For contractors and landscapers, the fee for disposal at County transfer stations always has been $123.50 per ton.

The last day to put eligible hurricane debris on County and private roads in the Mile Marker 28 to 40 area (Little Torch, Big Pine and No Name keys) is Sunday, Jan. 28.

Nowhere else in the Keys, including along U.S. 1, is it allowed to put hurricane debris on the side of the road. Residents and business owners can put what fits into your regular solid waste or yard waste bins for collection by your regular haulers. You also can call your regular haulers for special pickup, which may come with a fee.

The final pass to collect hurricane debris for Mile Marker 28 to 40 begins on Monday, Jan. 29, and will continue for several weeks until the debris has been collected. Leading up to the final pass start date, collection will continue in this area.

County public works crews will also perform a final pass on private roads in this area, moving any additional debris from the private road to the closest County right of way for collection by the County’s contractor. It is not necessary for residents on private roads to call to request a pick up.

The final pass already is underway on County and private roads in the Mile Marker 16 to 28 area, and will continue until completed.


Hours of operation: 8 am. to 3:30 p.m. Monday through Saturday.

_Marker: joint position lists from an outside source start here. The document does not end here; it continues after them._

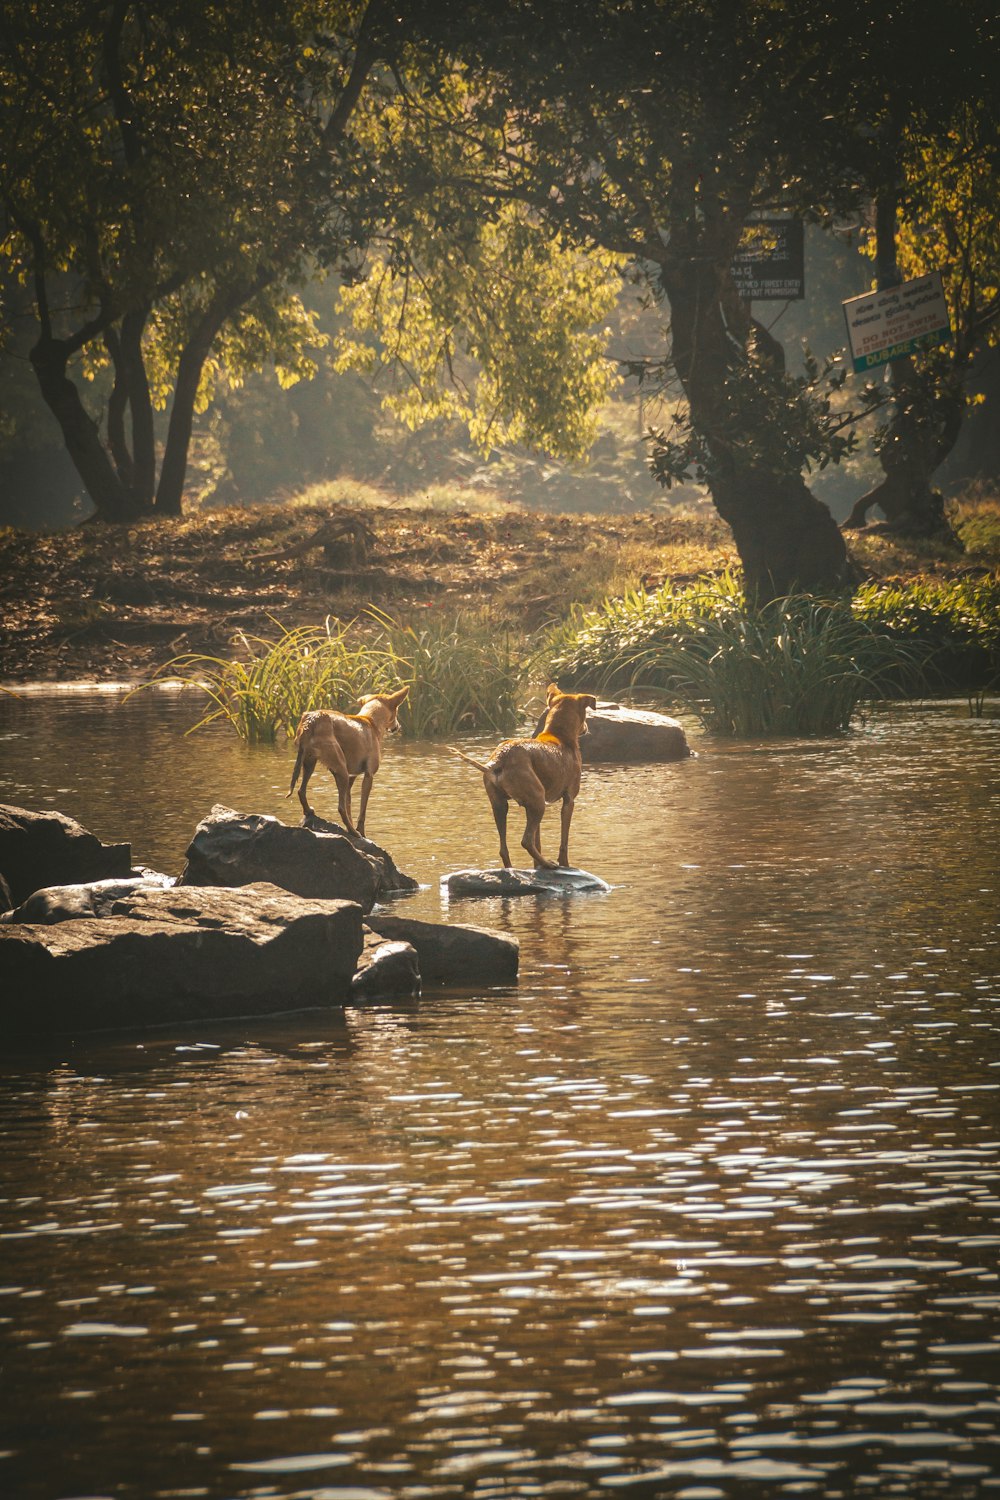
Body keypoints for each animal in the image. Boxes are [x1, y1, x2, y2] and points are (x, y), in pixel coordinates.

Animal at [289, 687, 410, 840]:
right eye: (397, 711)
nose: (398, 726)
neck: (370, 720)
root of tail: (312, 719)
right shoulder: (368, 775)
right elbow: (361, 811)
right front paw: (361, 832)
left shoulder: (352, 777)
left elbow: (349, 807)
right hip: (340, 770)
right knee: (340, 807)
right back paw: (354, 833)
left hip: (310, 763)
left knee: (301, 791)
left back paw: (309, 811)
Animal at [449, 684, 599, 870]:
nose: (586, 728)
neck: (559, 736)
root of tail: (500, 757)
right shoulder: (569, 800)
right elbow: (563, 841)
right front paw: (564, 864)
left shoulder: (536, 806)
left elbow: (538, 841)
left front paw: (537, 866)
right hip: (537, 801)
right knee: (526, 841)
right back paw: (549, 864)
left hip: (502, 805)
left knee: (504, 848)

Cudjoe Key: Blimp Road, turn at MM 21.5 off U.S. 1, 305-745-2513

Long Key: Mile Marker 68 on Overseas Highway, 305-664-2263 or 305-664-2269

Key Largo, 11100 County Road 905, 305-367-4236

REMINDER: Residents should follow all County hurricane debris removal requirements:

  • Stack hurricane related debris on the county right of way (road shoulder) in front of homes or on private road right of way in front of your home. It must not block the road or driveways.
  • Do not put debris on vacant lots or other property. It will not be picked up.
  • Separate into five groups as best you can: vegetative debris, seaweed, household appliances, non-vegetative debris and household hazardous waste, which includes paints, cleaners, etc. (It is recommended you bring your household hazardous waste to one of the County’s three transfer stations).
  • Hurricane debris needs to be separate from regular household trash. Contents of refrigerators should be thrown out in regular trash. This gets picked up by regular garbage collection.
  • Debris also should be kept away from fire hydrants and utility poles.
  • Avoid putting debris in plastic garbage bags on the right of way. If debris is put in garbage bags, it should be put in regular garbage bins for collection. Piles that contain any garbage bags may not be picked up.

Things that are not eligible for free pick up by hurricane debris contractor include: cars, trucks, motor homes, motor cycles, trailers, boats or other watercraft and car parts like tires.

For those type of large, ineligible items that already are along the roadways, the County is working with the Sheriff’s Office to try to identify the owners to remove their own property. Other plans are being worked out for items whose owners can’t be identified.